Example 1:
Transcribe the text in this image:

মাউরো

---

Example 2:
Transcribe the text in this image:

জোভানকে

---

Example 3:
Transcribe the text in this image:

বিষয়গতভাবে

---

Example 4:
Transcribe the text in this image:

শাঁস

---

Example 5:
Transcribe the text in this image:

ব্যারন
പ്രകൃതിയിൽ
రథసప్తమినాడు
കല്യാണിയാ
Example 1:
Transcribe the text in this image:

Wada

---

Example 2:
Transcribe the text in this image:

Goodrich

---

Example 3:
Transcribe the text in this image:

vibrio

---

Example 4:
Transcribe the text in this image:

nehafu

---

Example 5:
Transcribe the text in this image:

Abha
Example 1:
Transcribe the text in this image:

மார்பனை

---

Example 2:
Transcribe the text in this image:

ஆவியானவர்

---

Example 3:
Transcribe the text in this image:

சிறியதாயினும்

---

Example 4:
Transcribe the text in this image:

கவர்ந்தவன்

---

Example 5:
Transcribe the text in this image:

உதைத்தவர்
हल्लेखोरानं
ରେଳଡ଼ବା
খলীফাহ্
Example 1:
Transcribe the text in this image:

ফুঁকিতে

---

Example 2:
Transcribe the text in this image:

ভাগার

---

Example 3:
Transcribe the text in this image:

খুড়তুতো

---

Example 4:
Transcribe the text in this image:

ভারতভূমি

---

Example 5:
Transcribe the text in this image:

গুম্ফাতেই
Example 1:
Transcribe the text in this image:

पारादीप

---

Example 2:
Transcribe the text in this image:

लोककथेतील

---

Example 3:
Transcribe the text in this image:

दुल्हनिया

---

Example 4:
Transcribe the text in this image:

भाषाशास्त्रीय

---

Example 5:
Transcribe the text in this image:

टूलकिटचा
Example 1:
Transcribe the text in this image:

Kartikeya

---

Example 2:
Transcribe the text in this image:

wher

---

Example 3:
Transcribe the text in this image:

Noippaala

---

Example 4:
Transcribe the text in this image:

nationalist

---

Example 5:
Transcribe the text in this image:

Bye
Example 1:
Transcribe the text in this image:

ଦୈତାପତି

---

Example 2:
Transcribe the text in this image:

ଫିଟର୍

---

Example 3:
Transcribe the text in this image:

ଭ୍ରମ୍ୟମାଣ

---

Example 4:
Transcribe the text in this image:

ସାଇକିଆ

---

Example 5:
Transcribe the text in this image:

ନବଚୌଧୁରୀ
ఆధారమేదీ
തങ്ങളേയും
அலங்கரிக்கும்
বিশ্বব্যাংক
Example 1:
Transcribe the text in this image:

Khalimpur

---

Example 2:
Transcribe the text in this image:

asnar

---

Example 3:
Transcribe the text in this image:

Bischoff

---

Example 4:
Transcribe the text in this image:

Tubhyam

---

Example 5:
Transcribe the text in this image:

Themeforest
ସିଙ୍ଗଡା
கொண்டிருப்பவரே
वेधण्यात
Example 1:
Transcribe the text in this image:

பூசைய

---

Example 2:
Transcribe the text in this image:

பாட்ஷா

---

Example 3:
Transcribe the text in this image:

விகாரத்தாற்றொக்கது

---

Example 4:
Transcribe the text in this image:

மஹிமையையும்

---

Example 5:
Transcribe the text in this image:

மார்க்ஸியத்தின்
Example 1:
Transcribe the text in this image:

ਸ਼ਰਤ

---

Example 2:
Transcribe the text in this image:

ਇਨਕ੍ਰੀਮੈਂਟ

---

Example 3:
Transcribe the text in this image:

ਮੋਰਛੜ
══════════════════════════════
PROBLEM DESCRIPTION:
Reproduce every one of the lines above verbatim, character for character.

WRITTEN SOLUTION:
Example 1:
Transcribe the text in this image:

মাউরো

---

Example 2:
Transcribe the text in this image:

জোভানকে

---

Example 3:
Transcribe the text in this image:

বিষয়গতভাবে

---

Example 4:
Transcribe the text in this image:

শাঁস

---

Example 5:
Transcribe the text in this image:

ব্যারন
പ്രകൃതിയിൽ
రథసప్తమినాడు
കല്യാണിയാ
Example 1:
Transcribe the text in this image:

Wada

---

Example 2:
Transcribe the text in this image:

Goodrich

---

Example 3:
Transcribe the text in this image:

vibrio

---

Example 4:
Transcribe the text in this image:

nehafu

---

Example 5:
Transcribe the text in this image:

Abha
Example 1:
Transcribe the text in this image:

மார்பனை

---

Example 2:
Transcribe the text in this image:

ஆவியானவர்

---

Example 3:
Transcribe the text in this image:

சிறியதாயினும்

---

Example 4:
Transcribe the text in this image:

கவர்ந்தவன்

---

Example 5:
Transcribe the text in this image:

உதைத்தவர்
हल्लेखोरानं
ରେଳଡ଼ବା
খলীফাহ্
Example 1:
Transcribe the text in this image:

ফুঁকিতে

---

Example 2:
Transcribe the text in this image:

ভাগার

---

Example 3:
Transcribe the text in this image:

খুড়তুতো

---

Example 4:
Transcribe the text in this image:

ভারতভূমি

---

Example 5:
Transcribe the text in this image:

গুম্ফাতেই
Example 1:
Transcribe the text in this image:

पारादीप

---

Example 2:
Transcribe the text in this image:

लोककथेतील

---

Example 3:
Transcribe the text in this image:

दुल्हनिया

---

Example 4:
Transcribe the text in this image:

भाषाशास्त्रीय

---

Example 5:
Transcribe the text in this image:

टूलकिटचा
Example 1:
Transcribe the text in this image:

Kartikeya

---

Example 2:
Transcribe the text in this image:

wher

---

Example 3:
Transcribe the text in this image:

Noippaala

---

Example 4:
Transcribe the text in this image:

nationalist

---

Example 5:
Transcribe the text in this image:

Bye
Example 1:
Transcribe the text in this image:

ଦୈତାପତି

---

Example 2:
Transcribe the text in this image:

ଫିଟର୍

---

Example 3:
Transcribe the text in this image:

ଭ୍ରମ୍ୟମାଣ

---

Example 4:
Transcribe the text in this image:

ସାଇକିଆ

---

Example 5:
Transcribe the text in this image:

ନବଚୌଧୁରୀ
ఆధారమేదీ
തങ്ങളേയും
அலங்கரிக்கும்
বিশ্বব্যাংক
Example 1:
Transcribe the text in this image:

Khalimpur

---

Example 2:
Transcribe the text in this image:

asnar

---

Example 3:
Transcribe the text in this image:

Bischoff

---

Example 4:
Transcribe the text in this image:

Tubhyam

---

Example 5:
Transcribe the text in this image:

Themeforest
ସିଙ୍ଗଡା
கொண்டிருப்பவரே
वेधण्यात
Example 1:
Transcribe the text in this image:

பூசைய

---

Example 2:
Transcribe the text in this image:

பாட்ஷா

---

Example 3:
Transcribe the text in this image:

விகாரத்தாற்றொக்கது

---

Example 4:
Transcribe the text in this image:

மஹிமையையும்

---

Example 5:
Transcribe the text in this image:

மார்க்ஸியத்தின்
Example 1:
Transcribe the text in this image:

ਸ਼ਰਤ

---

Example 2:
Transcribe the text in this image:

ਇਨਕ੍ਰੀਮੈਂਟ

---

Example 3:
Transcribe the text in this image:

ਮੋਰਛੜ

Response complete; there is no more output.